Best routine

So Veeky Forums, what is objectively the best routine for size and strength?
Inb4 read the sticky

the ultimate best routine for size and strength:

1) eat a lot
2) lift a lot
3) sleep a lot

Accurate

and repeat for ever.

don't eat junk thou

Define sleep a lot. At 8-9 hours I already feel that's too much.

This easy fellas

8 hours minimum, 10 is ideal.

OP here, anyone got a sample routine they use? I'm stagnating on my routine and I need one that I can use

8 is plenty for a grown up person.
A regular sleep cycle with 8 hours of sleep should keep you well rested and energetic even with taxing physical work and work-out. Lack of nutrition and mental stress can tear on that though.

>go to gym every other day
>eat 120% of your daily protein needs
>get 9 hours of sleep

This is just an example of what you can do, you don't need no tutorial from some guy on the internet, this is some basic stuff

How do you force yourself to sleep that early. I always end up laying in bed staring at the wall until midnight

>This plonker

TopKek. He was saying to sleep for 8-10 hours, not sleep between 8-10 o'clock.

Minimize caffeine after noon.
Don't consume too much media or sit in front of a screen before going to bed. These are just tips which could help.
Generally you should be tired enough to fall asleep after a day with exercise and whatever you do as hobby or work.
If you are neeting around get a hobby.

Okay since this is a simple stupid question thread,

What's better, doing 90 sit ups or 3 sets of 30?

Get off a "routine" and get on a program with built in progression. If you live the brosplit lyfe, 5/3/1 or Juggernaut would be a good place to start.

10 hours of sleep is way too much. Oversleeping is unhealthy just as undersleeping is.

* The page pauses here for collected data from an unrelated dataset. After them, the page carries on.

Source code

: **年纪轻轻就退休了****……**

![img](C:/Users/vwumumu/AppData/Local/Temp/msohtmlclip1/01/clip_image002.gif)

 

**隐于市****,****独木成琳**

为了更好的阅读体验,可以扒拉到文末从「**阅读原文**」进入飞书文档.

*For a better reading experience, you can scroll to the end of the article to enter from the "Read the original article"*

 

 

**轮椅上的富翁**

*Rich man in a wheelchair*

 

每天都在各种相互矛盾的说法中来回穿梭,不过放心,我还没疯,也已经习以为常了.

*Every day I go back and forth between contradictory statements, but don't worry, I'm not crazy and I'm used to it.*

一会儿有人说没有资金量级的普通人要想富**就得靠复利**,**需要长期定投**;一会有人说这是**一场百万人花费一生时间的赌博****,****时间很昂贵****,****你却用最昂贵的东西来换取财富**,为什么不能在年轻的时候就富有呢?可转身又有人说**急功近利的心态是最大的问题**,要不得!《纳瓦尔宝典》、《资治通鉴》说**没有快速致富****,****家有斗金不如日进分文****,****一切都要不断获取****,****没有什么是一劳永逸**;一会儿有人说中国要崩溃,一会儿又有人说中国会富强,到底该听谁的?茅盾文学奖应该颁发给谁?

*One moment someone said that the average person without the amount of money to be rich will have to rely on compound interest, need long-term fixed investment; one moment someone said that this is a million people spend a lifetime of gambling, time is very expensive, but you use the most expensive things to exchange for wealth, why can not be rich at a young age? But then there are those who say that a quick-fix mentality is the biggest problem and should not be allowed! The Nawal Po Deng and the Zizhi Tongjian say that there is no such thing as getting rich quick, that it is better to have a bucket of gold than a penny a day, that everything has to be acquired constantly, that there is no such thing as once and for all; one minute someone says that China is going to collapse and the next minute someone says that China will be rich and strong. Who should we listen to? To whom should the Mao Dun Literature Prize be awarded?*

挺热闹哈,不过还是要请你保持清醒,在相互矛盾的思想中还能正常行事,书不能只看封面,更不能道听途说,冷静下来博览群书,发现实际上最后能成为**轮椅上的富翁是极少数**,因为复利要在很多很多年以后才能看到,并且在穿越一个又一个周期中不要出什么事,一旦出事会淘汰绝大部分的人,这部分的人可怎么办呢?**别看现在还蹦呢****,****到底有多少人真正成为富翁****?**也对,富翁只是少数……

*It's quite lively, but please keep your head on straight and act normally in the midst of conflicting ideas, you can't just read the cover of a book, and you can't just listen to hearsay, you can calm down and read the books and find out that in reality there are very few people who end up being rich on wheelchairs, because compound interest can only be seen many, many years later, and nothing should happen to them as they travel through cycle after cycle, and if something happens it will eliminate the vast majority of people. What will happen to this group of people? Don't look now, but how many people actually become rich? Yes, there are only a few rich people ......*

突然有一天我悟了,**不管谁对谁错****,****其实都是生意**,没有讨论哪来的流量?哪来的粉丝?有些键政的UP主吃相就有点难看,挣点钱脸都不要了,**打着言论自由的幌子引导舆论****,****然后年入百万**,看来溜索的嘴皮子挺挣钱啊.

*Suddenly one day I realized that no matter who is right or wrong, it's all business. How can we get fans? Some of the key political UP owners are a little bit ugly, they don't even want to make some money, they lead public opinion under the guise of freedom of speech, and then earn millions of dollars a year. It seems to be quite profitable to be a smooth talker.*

I know what he meant I just always end up hovering around 5-6 hours of sleep every night and am tired all day but can never seem to sleep at night

Add weights to your sit ups/ do less retarded core excersizes

Example of the routine I run:

A day -

3x5 bench, 1x10 deloaded, 1x10 deloaded close grip
3x8 rows
3x10 incline bench, superset 3x5 bottom half of rep
3x10 tricep pulldowns
3x5 chin-ups (progress to weighted)
3x10 hanging leg raises

B day -
3x5 squat, 1x10 deloaded squat
3x5 OHP, 2x10 deloaded OHP
3x10 upright DB rows
1x5 deadlift
3x8 BB curl, superset 3x12-15 DB curl
3x10 hanging leg raises

Standard pacing. AxBxAxx, followed by BxAxBxx.

Do typical warmups for strength sets on your compounds, shorten rests for volume sets.


Plug and play accessories to your liking. I prefer upright rows, but you can do lay raises if you'd rather. Same with curls, you can do heavy preacher followed up with single arm volume preacher. I like to do corner barbell rows with a D handle, as sometimes throw in a 1x12 deloaded if I'm feeling good.

Mix up your chin ups every month. Do neutral grip the first month, pull ups the second month, and full chins or maybe try a wide grip the third month.

Don't want to do incline bench? Substitute with a push-up routine of wide, normal, close, and reverse grip push ups using the smith machine set to the lowest position.
It's pretty plug and play as long as you maintain the strength reps on the compounds. Squatting only on B days prevents T-Rex mode but maintains the benefits of squatting for the other main lifts.

Add 5 lbs each exercise on the main lifts like a normal strength program. if you feel like it's not enough volume, then change to 4x6.

I would only recommend changing deadlifts to volume sets if you're happy with your DL weight, and I would still only go for 2x8. Otherwise, go for strength.
Eat at maintenance, or surplus if your stremgth reps start to stall. If you fail to rep out your strength sets twice in a row, deload 10% and work back up.

You'll never look shredded on this routine, but it prevents the bulky fat, T-Rex mode that SS and SL creates while still building a muscular physique.

Please delete this picture ASAP as possible

If I don't set an alarm and get a perfect night's sleep it almost always corresponds to ~7.5 hours which is 5x 90-minute sleep cycles.

Read Practical Programming and make your own routine

...

Why don't you just say lifting for spiritual gains?